### EXERCISE
Once the line containing "## Crazy ideas" is found in the entries below, restate it and each following line word for word, stopping after the line containing "The idea is".

[Document images with source code]

<<<<

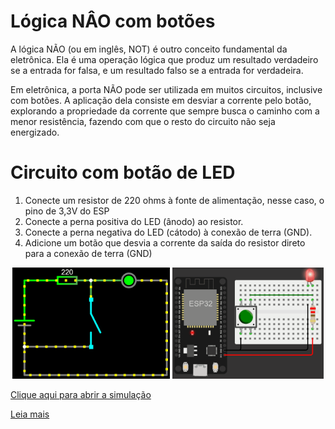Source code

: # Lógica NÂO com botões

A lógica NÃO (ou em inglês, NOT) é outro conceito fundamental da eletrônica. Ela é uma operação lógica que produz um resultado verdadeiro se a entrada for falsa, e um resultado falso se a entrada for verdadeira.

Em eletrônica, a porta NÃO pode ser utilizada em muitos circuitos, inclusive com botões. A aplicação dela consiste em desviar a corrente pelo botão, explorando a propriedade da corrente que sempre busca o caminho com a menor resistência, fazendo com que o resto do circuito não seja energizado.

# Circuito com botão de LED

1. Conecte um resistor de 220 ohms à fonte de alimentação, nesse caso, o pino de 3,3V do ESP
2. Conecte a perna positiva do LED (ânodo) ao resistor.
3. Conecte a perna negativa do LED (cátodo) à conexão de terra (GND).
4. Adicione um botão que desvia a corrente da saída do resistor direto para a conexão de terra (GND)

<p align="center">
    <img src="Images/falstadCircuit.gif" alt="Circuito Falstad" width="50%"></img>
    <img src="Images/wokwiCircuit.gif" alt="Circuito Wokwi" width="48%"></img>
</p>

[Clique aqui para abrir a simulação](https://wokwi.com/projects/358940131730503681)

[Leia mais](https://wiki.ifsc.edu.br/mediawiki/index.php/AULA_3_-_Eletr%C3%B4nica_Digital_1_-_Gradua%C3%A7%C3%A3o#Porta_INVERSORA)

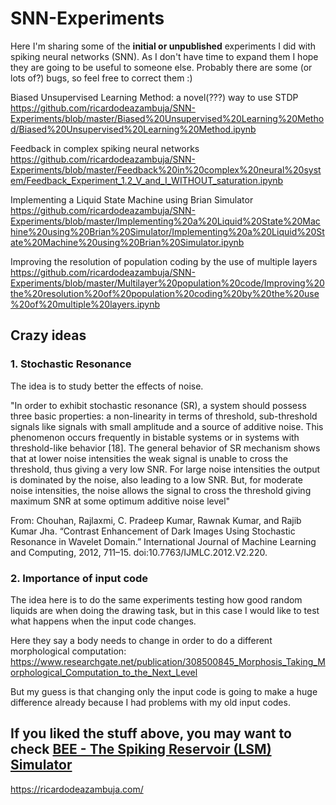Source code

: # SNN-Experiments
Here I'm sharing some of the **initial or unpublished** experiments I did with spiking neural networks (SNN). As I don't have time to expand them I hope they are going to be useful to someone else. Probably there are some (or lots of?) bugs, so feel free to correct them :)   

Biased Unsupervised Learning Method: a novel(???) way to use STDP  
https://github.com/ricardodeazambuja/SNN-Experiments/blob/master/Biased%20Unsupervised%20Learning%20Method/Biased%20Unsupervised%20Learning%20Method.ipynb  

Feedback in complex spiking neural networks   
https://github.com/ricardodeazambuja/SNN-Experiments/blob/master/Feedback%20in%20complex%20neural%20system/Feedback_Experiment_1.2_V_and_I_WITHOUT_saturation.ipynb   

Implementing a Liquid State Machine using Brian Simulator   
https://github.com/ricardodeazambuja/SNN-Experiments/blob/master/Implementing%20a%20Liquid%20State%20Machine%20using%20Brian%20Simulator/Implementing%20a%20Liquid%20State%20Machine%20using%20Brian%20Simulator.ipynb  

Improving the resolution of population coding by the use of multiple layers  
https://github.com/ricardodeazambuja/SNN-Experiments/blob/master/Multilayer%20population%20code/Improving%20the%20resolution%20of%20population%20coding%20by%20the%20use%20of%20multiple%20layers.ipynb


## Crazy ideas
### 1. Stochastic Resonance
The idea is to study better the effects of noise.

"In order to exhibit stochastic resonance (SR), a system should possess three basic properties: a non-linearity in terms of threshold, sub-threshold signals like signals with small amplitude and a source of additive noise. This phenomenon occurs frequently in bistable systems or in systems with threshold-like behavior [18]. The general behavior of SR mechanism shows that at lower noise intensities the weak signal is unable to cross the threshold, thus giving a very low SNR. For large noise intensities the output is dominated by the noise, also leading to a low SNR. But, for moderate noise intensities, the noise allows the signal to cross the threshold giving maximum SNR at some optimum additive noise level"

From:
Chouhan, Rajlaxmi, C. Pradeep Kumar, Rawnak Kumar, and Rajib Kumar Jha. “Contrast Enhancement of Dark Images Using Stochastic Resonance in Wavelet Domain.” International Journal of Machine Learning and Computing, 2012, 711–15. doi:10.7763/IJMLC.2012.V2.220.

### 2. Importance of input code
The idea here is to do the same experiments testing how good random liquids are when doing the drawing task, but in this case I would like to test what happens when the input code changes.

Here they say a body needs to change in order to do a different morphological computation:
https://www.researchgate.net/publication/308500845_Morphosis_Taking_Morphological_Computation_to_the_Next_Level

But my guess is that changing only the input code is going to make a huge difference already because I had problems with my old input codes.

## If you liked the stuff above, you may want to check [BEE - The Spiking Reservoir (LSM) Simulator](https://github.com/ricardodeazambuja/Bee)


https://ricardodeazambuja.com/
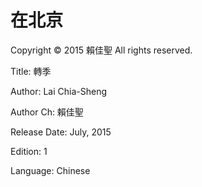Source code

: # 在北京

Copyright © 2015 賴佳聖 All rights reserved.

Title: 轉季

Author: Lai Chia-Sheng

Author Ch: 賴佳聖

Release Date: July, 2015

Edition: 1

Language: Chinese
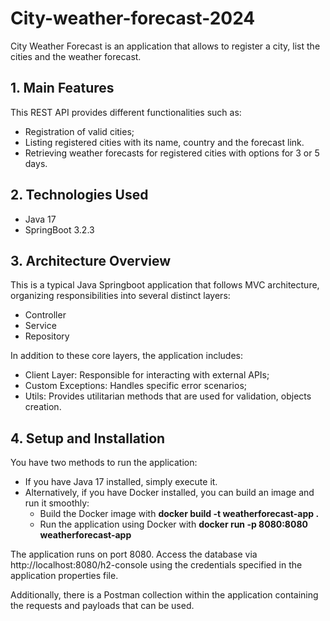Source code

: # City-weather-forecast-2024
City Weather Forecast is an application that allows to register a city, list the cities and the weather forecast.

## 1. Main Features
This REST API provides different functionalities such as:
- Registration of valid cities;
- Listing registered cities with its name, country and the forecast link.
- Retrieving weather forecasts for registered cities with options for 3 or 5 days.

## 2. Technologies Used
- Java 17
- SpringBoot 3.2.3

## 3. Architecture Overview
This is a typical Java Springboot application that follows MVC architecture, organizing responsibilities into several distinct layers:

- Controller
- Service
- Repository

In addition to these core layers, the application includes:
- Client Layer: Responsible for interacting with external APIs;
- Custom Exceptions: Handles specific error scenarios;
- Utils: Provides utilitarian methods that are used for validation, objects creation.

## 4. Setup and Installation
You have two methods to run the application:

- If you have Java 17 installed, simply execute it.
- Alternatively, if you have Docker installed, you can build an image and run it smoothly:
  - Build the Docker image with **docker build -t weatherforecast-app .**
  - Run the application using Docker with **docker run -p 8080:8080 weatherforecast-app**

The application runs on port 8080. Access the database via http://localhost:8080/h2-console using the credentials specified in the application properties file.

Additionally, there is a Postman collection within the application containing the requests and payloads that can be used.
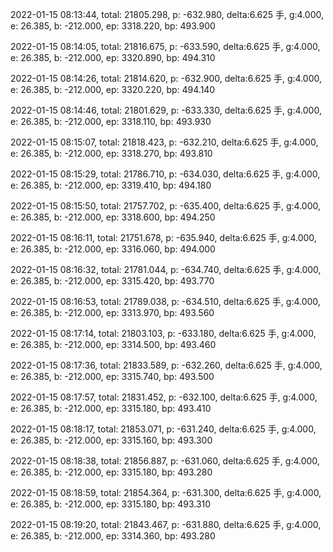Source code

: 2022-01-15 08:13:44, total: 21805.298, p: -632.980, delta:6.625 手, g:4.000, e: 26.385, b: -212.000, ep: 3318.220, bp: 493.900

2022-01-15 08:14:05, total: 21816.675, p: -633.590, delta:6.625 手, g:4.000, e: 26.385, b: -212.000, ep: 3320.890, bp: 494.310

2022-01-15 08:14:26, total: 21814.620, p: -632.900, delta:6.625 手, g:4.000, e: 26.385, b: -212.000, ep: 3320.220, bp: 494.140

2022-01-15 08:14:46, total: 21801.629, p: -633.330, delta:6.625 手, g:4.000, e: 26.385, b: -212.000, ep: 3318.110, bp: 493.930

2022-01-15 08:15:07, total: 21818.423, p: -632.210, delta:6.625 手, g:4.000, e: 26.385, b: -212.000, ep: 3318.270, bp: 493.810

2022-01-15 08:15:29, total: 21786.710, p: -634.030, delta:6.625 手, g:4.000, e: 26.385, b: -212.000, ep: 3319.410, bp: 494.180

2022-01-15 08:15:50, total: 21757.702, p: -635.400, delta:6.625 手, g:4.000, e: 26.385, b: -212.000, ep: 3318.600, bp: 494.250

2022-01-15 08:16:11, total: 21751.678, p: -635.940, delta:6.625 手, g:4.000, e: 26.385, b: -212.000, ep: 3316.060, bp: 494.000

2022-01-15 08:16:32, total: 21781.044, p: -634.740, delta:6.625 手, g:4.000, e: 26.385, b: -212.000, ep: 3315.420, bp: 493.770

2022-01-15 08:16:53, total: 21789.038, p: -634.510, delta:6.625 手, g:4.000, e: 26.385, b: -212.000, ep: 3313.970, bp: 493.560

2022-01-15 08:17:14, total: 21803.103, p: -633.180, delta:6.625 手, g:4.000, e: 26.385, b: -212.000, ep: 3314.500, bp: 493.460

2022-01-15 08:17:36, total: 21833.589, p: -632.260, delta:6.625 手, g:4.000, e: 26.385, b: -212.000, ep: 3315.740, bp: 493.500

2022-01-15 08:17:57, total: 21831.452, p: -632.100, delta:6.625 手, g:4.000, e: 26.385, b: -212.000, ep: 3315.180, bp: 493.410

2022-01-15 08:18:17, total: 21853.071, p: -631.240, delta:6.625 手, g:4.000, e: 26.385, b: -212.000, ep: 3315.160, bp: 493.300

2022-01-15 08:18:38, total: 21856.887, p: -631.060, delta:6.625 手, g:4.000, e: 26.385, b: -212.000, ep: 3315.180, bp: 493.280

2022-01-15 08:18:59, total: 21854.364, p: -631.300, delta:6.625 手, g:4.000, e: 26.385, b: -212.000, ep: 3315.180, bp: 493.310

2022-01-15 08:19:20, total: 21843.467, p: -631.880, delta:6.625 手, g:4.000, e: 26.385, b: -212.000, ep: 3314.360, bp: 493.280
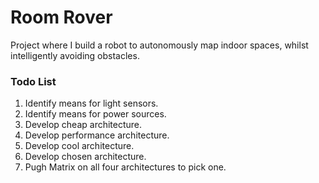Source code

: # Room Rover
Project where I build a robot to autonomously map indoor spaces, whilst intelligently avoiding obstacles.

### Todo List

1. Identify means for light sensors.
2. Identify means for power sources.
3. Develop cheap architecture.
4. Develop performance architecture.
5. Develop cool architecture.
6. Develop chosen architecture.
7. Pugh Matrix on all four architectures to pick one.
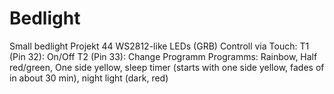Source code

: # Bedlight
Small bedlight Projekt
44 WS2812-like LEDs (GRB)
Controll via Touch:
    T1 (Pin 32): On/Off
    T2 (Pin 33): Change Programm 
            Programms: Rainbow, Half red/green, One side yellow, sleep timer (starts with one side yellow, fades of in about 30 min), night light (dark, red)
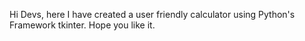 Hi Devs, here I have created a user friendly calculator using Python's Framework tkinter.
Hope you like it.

>>>>

### PROBLEM SOLUTION
## Crazy ideas
### 1. Stochastic Resonance
The idea is to study better the effects of noise.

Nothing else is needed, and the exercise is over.